The company partnered with low-power customer specific standard product (CSSP) provider QuickLogic in February 2012, in efforts to jointly develop data security solutions across platforms. Also in February, the company acquired Shamus Software, the creator of the MIRACL cryptographic library.

In 2011, CertiVox received $1.46 million in Series A funding led by Pentech Ventures and Octopus Investments.

In 2012 it launched a service called PrivateSky allowing users to encrypt messages and large files up to 5GB. Its design offered Government, businesses, and individuals one-click security in Microsoft Outlook. and HTML5 web browsers. However PrivateSky was taken offline by the company following a RIPA warrant from GCHQ's National Technical Assistance Centre (NTAC) who wanted decryption keys for customer data.

CertiVox launched its M-Pin Strong Authentication System in July 2013.

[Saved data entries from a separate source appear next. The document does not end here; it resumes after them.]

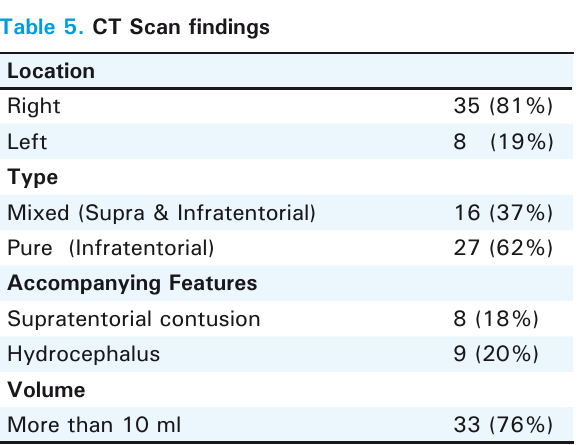
table 6. Glasgow Outcome Score (GOS) outcome at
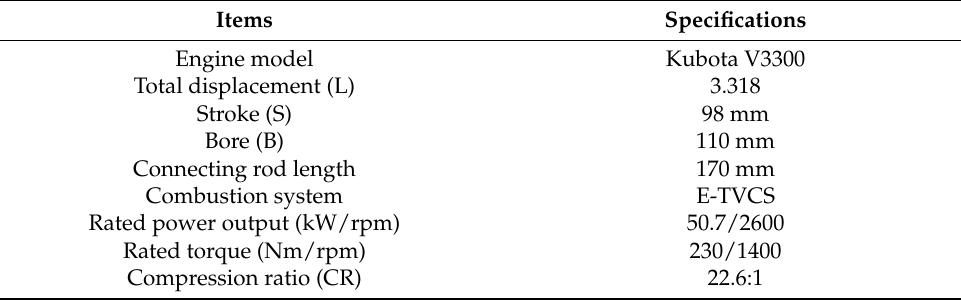
Table 3. Test engine specifications .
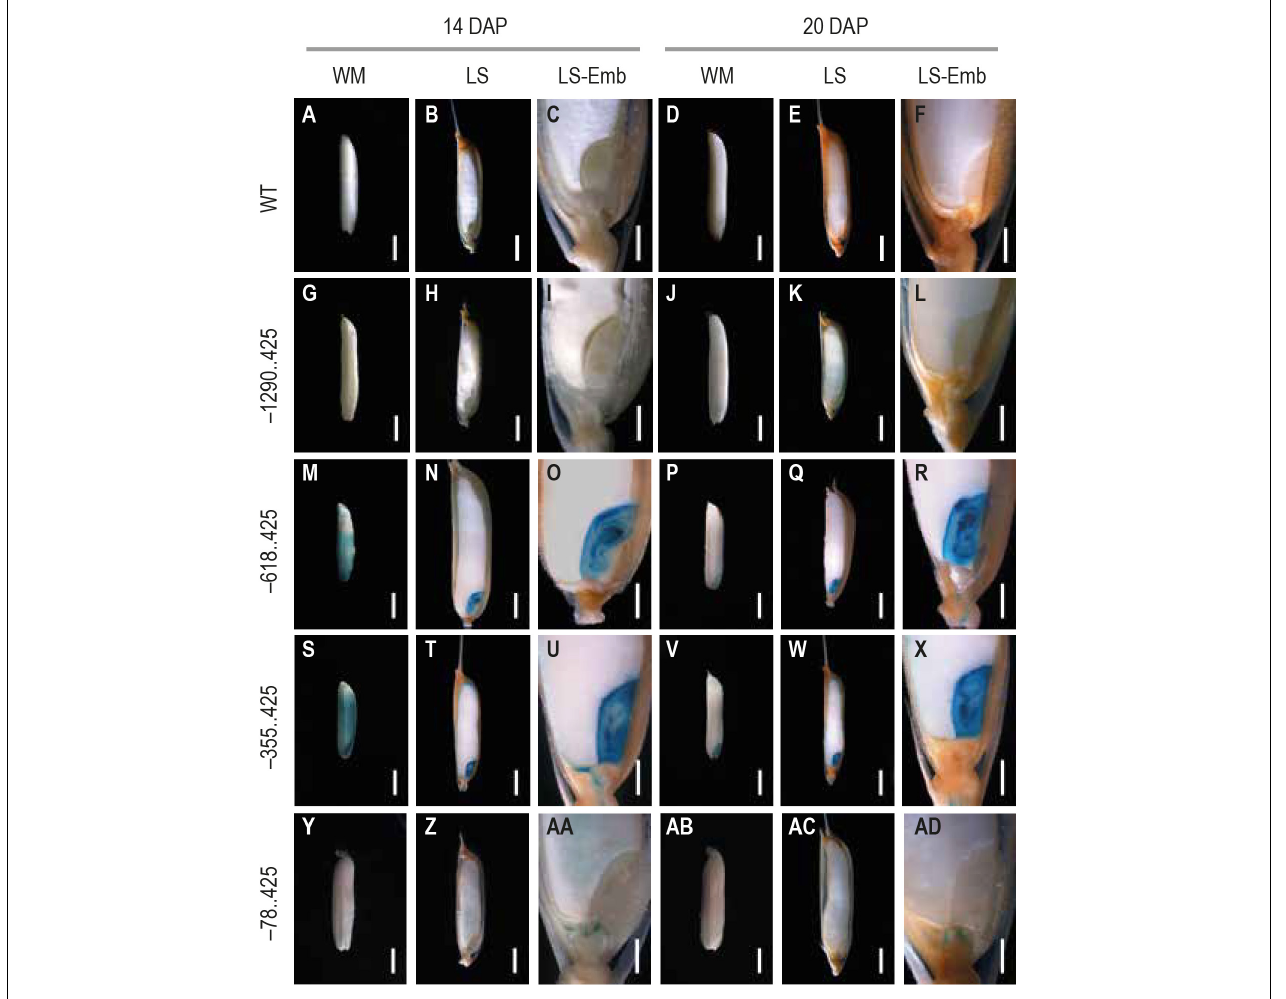
FIGURE 4 | Analysis of GUS expression in mature seed stages 14 and 20 DAP from WT and transgenic plants. The panels show whole mounts (WM), hand-cut longitudinal section (LS), and a magnification of the LS showcasing the embryo (LS-Emb) of mature 14 and 20 DAP seeds from (A–F) WT, (G–H) − 1290..425, (M–R) − 618..425, (S–X) − 355..425, and (Y–AD) − 78..425 rice transgenics. Samples were photographed using a Leica Mz12.5 Stereozoom microscope. The scale bar in 14 and 20 DAP WM, and LS samples represents 2 mm and in LS-Emb samples is 0.5 mm.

In January 2016, the company changed its name to MIRACL. The name is an acronym for Multiprecision Integer and Rational Arithmetic Cryptographic Library, which was created at Dublin City University School of Computing in 1988 and which the company acquired with its purchase of Shamus Software in 2012. The reason given for the name change was to reflect “a pivot in our mission and business, from providing individual products to offering complete solutions that have the potential to transform an industry”.